I would always select a variety of Teamers from different disciplines to do the interviews. You get different ideas and opinions from a true cross section of your team. I kept the interviews to no more than four Teamers and myself. Make sure that everyone uses your Job Success Talents and appropriate targeted interview questions.
I always had a meeting with everyone as soon as possible after the interview. Doing a group debrief meeting immediately after the interview keeps everything fresh and you’ll make better decisions. During group debrief meetings make sure that everyone shares their opinions freely and openly. Make a group decision on hiring. If you’re not comfortable doing this, don’t! I always have, and it has always worked well for me.
“When you’re drowning, you don’t say ‘I really would be incredibly pleased if someone would have the foresight to notice me drowning and come and help me,’ you just scream.”
- John Lennon
Recruiting Is A PROCESS Not an EVENT - Now that you know what you want to find and your Teamers are ready to help, how do you get the word out? Again, recruiting is not an “event driven” process that you do when you want to hire someone. Recruiting needs to be an ongoing process of “getting the word out” on you, your team and your organization. You must consistently communicate your “talent needs” and “opportunities offered” to the world in as many ways as possible. These are critical components that you should consider:
- Networking - Become a member of local groups that do the same kind of work that you do, go to the meetings and help them out if you can by speaking at a meeting or just supply information on the work discipline as appropriate. Encourage your Teamers to also join and be active in these organizations. These folks love to hear from others in their field. Always ask your friends, neighbors, Coworkers and Teamers if they know someone who might match your needs and if they do always talk with their referral.
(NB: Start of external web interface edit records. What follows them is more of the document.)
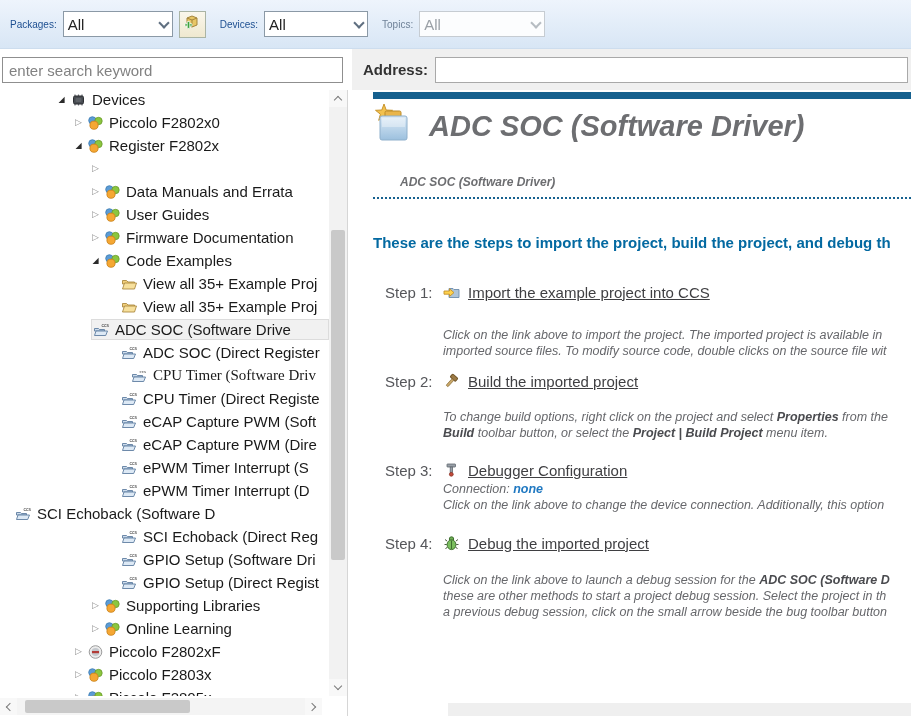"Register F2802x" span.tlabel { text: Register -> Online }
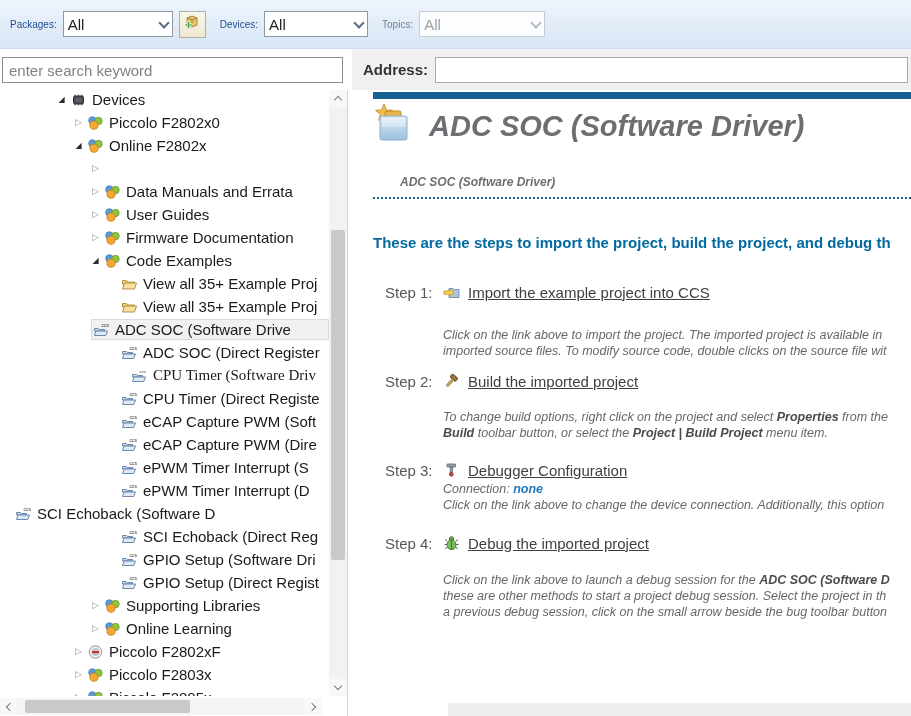"These are the steps to" .intro { color: #0369a1 -> #a16207 }
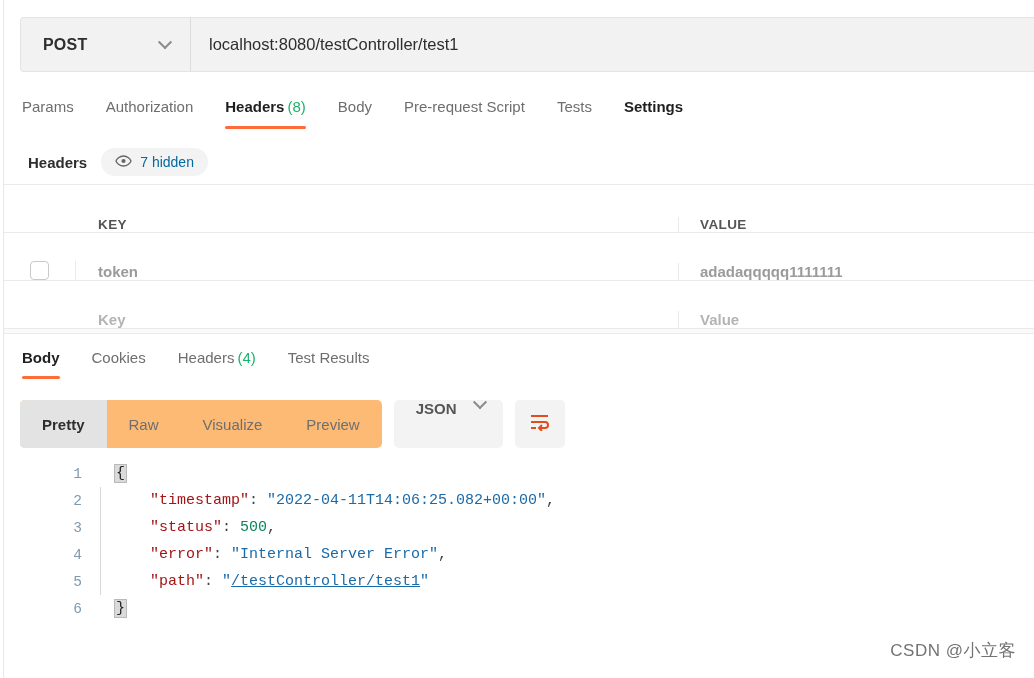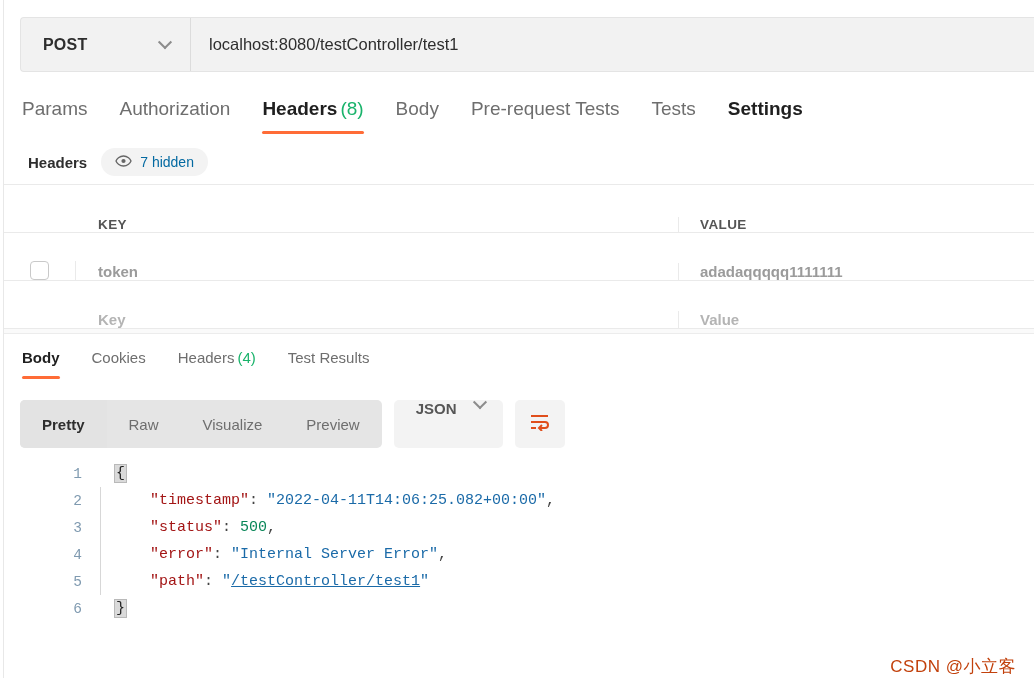"Params" .rtab { font-size: 19px -> 15px }
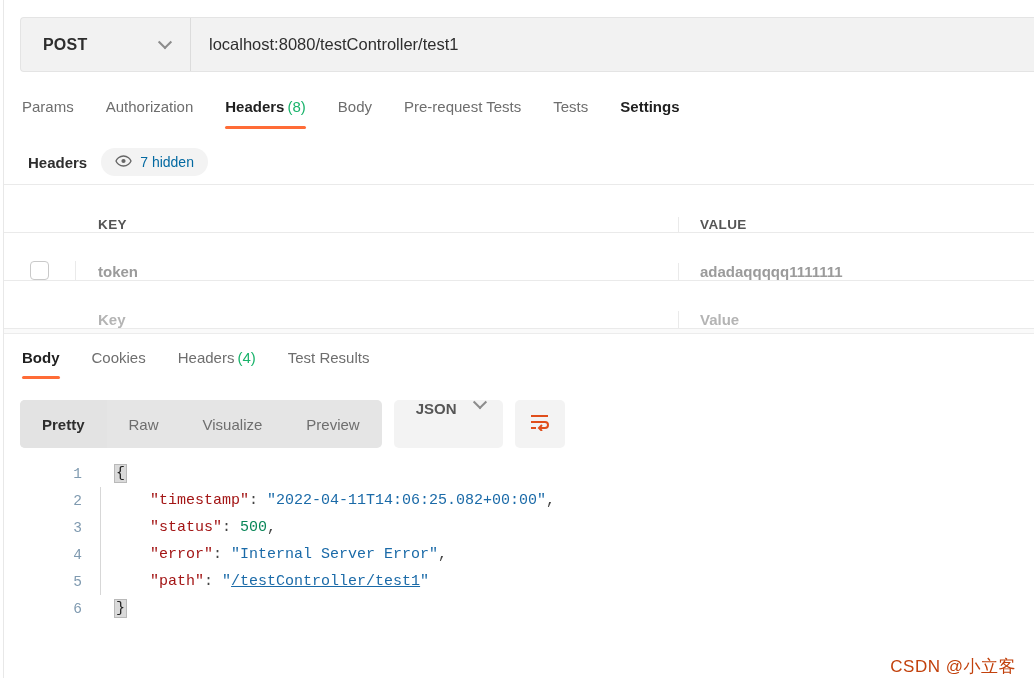"Pre-request Tests" span { text: Tests -> Script }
- College and Trade School Recruiting – Some of the most fun that I ever had as a Middle was doing on-site recruiting at the local colleges, trade schools and universities that offered students with real skills that I could use now. During campus interview sessions, I often had the chance to talk with seven or eight really talented people in a single day. Think about it: you are doing what they hope to do, so the match is already made!
- Co-op Programs – Work with your Senior to gain approval for a co-op program with the local colleges, trade schools and universities. These hires are typically a part-time or temporary position, and it’s often easier to get budget approval for a student for just a quarter or two. But these folks can really help you immediately!
“Ability is of little account without opportunity.”
Matchmaker, Matchmaker Make Me A Match! - Okay, NOW you have an opening to fill. What do you do?
Letting potential candidates know that you have an open position is usually done through newspaper and trade journal print and online advertising for job positions on various websites and search engines.
With print advertising, you have a limited amount of space to describe your position, while with Internet postings you can pretty much provide as much information about the open position as you like.
Lastly, as the following quote suggests, don’t let your Human Resources group write or edit the advertising for you. You must write the ad and give them the copy, and don’t let them change a thing without your approval!
“Advertising is a business of words, but advertising agencies are infested with men and women who cannot write. They are helpless as deaf mutes on the stage of the Metropolitan Opera.”